Entiendo que este artículo es el más importante de mis escritos porque el nuevo rector de la UASD señaló que el objetivo principal de su gestión será celebrar con pompa y dignidad pertinentes los 500 años de fundarse la Universidad de Santo Domingo, hoy UASD, en su aniversario correspondiente al 2038. Es de esperarse que en esa ocasión se presenten cuestionamientos a la condición de Universidad Primada de América como los siguientes: la Orden de Frailes Menores, OFM, fundó en Santo Domingo una universidad construida entre 1508 y 1556, reflejando la temprana institucionalización religiosa, educativa y misional en La Española y en el continente americano. Décadas después, la misma OFM, a través de los jesuitas, fundó en 1747 una segunda universidad en Santo Domingo: la Universidad de Santiago de La Paz y Gorjón, erigida mediante Real Cédula de Fernando VI, otorgándole los privilegios para conferir grados académicos con reconocimiento oficial por parte de la Corona.

En el momento del reclamo de primacía, los dominicos no pudieron exhibir el documento original de la Bula In Apostulatus Culmine de 1538, ya que este se había extraviado desde la ocupación de Francis Drake hasta la actualidad. Aunque existían copias auténticas, registros notariales y referencias oficiales en el Archivo Vaticano y en el Archivo General de Indias, en su momento la ausencia del original fue utilizada como fundamento legal para desestimar la primacía. El Rey resolvió que ninguna universidad podía usar el título de Primada de Las Indias sin autorizarlo la Corona, galardón no otorgado oficialmente a ninguna otra universidad en América. Este episodio evidenció las tensiones entre las órdenes religiosas y la fragilidad de sus relaciones en torno al control educativo, procurando hegemonía política y económica.

* * *

EJERCICIOS PROPUESTOS -
a: Responda, a partir del texto sobre la primacía universitaria, las siguientes preguntas:
(i) ¿En qué año corresponde el aniversario de los 500 años de la fundación de la Universidad de Santo Domingo?
(ii) ¿Mediante qué documento fue erigida la Universidad de Santiago de La Paz y Gorjón?
(iii) ¿En qué archivos existían referencias oficiales a la Bula In Apostulatus Culmine?
b: Indique si cada afirmación concuerda con el texto sobre la primacía universitaria y cite las palabras que lo deciden:
(i) Los dominicos exhibieron el documento original de la bula de 1538 al reclamar la primacía.
(ii) El Rey dispuso que ninguna universidad podía usar el título de Primada de Las Indias sin autorización de la Corona.
(iii) La universidad fundada en 1747 recibió privilegios para conferir grados académicos.
Las filas del conjunto de datos no guardan relación alguna con el texto.

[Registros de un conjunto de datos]
* * *

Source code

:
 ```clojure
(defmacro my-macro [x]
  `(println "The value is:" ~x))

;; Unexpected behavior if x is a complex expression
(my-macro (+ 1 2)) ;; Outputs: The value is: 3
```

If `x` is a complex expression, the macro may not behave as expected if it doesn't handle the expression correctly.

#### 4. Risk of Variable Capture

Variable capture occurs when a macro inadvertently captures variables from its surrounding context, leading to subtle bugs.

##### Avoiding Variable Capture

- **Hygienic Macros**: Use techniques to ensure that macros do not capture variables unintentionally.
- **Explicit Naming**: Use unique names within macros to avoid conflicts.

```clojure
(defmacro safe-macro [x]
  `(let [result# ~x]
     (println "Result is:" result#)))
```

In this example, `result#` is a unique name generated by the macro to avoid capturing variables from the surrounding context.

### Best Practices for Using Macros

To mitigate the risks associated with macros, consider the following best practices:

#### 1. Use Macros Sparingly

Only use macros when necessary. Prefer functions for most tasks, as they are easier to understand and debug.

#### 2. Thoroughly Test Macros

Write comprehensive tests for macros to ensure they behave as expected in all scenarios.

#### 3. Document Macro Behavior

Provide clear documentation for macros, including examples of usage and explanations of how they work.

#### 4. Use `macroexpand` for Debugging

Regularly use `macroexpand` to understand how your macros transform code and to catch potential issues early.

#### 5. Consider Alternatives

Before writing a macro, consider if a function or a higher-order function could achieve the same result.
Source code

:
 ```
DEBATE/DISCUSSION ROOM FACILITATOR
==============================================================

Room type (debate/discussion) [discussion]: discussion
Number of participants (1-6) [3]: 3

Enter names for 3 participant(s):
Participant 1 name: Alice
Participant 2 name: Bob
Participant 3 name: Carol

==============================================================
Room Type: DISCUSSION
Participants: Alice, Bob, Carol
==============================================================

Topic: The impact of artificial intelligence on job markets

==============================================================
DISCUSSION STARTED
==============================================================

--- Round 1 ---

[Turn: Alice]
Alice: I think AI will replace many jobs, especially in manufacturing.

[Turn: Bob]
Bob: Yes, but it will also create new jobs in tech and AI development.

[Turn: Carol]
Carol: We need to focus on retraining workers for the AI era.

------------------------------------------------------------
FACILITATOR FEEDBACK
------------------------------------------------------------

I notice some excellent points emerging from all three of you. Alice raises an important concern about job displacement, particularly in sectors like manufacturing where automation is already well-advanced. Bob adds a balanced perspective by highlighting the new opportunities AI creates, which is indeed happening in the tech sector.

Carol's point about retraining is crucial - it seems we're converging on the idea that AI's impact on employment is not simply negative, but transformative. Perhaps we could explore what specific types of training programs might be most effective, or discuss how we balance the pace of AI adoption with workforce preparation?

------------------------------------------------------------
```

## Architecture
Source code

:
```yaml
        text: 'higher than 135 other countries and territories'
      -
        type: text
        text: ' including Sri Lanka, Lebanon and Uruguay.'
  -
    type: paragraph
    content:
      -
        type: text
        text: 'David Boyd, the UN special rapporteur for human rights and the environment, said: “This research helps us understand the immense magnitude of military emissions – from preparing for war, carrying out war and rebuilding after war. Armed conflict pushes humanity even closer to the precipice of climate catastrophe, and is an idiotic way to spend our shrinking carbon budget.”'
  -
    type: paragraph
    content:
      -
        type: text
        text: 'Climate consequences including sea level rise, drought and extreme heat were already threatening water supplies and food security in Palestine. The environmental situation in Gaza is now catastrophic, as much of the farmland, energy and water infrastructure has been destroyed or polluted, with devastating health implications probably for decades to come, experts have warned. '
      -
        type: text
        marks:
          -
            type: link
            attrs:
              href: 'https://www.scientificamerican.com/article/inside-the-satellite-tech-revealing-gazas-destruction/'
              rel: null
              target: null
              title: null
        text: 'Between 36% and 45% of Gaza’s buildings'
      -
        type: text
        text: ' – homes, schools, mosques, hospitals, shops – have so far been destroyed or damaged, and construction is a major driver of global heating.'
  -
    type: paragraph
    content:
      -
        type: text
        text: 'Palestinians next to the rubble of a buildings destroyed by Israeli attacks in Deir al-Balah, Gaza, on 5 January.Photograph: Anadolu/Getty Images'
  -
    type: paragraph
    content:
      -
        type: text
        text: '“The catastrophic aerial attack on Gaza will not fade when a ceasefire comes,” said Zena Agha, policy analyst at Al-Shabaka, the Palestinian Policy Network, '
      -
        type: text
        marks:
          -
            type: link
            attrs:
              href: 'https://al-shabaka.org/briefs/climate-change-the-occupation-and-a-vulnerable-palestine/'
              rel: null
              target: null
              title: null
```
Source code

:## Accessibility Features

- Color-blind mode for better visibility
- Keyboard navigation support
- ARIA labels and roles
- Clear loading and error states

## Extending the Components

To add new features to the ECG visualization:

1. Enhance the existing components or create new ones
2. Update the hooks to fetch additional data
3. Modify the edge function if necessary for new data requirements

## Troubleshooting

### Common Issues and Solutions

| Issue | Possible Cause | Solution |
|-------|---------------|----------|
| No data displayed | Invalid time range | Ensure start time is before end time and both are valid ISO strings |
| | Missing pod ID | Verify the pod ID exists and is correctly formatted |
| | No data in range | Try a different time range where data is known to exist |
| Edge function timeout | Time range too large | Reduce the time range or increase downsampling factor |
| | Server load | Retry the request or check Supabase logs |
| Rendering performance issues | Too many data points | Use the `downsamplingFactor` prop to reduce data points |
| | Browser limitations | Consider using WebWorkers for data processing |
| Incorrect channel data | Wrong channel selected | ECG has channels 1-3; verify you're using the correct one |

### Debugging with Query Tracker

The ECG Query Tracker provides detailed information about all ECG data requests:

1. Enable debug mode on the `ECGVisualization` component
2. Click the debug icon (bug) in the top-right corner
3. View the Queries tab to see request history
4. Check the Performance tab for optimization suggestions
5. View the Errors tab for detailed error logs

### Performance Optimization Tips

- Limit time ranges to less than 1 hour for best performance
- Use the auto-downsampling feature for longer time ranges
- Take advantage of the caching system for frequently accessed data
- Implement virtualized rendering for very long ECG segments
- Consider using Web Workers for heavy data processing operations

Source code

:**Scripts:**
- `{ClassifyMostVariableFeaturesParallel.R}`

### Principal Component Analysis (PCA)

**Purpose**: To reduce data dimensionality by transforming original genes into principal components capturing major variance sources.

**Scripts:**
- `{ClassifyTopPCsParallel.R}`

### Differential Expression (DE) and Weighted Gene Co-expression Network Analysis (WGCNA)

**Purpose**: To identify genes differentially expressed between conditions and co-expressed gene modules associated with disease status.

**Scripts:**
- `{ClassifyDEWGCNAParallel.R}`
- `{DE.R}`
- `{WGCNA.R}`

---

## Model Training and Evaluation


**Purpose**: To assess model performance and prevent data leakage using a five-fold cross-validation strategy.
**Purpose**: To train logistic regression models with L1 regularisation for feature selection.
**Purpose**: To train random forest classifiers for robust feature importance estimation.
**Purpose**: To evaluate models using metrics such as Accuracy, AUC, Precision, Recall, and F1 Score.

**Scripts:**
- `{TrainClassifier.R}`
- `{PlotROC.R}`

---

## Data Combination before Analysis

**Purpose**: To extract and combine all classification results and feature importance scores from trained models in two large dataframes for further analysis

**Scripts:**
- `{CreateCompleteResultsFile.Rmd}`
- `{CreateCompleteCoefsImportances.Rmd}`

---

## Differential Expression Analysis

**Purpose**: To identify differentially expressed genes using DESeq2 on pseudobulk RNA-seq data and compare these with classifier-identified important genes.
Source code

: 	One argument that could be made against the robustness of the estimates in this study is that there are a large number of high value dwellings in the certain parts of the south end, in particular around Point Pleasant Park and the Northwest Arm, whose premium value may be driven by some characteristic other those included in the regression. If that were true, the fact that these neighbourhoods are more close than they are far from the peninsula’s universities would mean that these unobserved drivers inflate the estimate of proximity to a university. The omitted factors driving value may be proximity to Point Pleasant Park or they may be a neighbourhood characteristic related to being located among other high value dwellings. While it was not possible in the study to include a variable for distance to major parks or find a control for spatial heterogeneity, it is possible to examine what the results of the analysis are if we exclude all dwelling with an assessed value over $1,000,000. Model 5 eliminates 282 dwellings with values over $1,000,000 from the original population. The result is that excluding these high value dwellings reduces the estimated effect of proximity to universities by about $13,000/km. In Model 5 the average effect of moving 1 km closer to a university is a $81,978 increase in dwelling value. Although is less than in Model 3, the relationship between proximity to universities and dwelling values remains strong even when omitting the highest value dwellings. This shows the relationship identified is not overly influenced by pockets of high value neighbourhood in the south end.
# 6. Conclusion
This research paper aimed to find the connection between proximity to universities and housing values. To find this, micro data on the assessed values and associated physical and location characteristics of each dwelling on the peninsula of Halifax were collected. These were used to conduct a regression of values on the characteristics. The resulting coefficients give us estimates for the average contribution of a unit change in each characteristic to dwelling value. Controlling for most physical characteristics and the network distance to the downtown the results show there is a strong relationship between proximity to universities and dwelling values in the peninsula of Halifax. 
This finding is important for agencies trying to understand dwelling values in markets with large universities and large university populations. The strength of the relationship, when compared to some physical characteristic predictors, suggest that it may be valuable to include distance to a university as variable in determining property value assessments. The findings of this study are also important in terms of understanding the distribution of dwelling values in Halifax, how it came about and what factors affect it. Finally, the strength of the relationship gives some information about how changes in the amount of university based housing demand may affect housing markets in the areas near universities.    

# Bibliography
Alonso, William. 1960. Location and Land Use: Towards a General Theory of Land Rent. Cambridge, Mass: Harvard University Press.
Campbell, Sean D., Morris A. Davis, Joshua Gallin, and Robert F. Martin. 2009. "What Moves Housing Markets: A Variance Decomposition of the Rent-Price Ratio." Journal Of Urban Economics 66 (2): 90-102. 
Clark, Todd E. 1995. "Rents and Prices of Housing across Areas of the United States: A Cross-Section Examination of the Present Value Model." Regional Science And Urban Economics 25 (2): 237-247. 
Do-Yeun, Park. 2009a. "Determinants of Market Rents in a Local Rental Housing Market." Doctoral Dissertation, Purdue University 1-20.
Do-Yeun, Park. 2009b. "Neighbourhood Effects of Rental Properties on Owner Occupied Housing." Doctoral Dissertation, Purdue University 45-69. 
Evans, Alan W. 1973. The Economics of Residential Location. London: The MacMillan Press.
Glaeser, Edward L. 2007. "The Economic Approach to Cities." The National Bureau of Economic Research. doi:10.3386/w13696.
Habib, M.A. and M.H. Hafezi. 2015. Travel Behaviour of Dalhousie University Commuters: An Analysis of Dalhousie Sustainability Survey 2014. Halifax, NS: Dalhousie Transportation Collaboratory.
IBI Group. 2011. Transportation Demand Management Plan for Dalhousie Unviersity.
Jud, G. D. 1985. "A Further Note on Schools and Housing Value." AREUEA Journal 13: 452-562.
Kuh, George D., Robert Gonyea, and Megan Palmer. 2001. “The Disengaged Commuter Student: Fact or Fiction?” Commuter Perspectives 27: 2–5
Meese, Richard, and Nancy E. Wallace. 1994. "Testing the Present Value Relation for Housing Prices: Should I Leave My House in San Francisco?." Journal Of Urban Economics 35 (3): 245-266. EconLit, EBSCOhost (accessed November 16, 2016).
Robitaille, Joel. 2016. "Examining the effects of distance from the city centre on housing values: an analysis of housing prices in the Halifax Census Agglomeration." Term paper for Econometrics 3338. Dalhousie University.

* * *

RESPUESTAS -
a:
(i) En 2038.
(ii) Mediante una Real Cédula de Fernando VI.
(iii) En el Archivo Vaticano y en el Archivo General de Indias.

b:
(i) No: «los dominicos no pudieron exhibir el documento original de la Bula In Apostulatus Culmine de 1538».
(ii) Sí: «El Rey resolvió que ninguna universidad podía usar el título de Primada de Las Indias sin autorizarlo la Corona».
(iii) Sí: «otorgándole los privilegios para conferir grados académicos con reconocimiento oficial por parte de la Corona».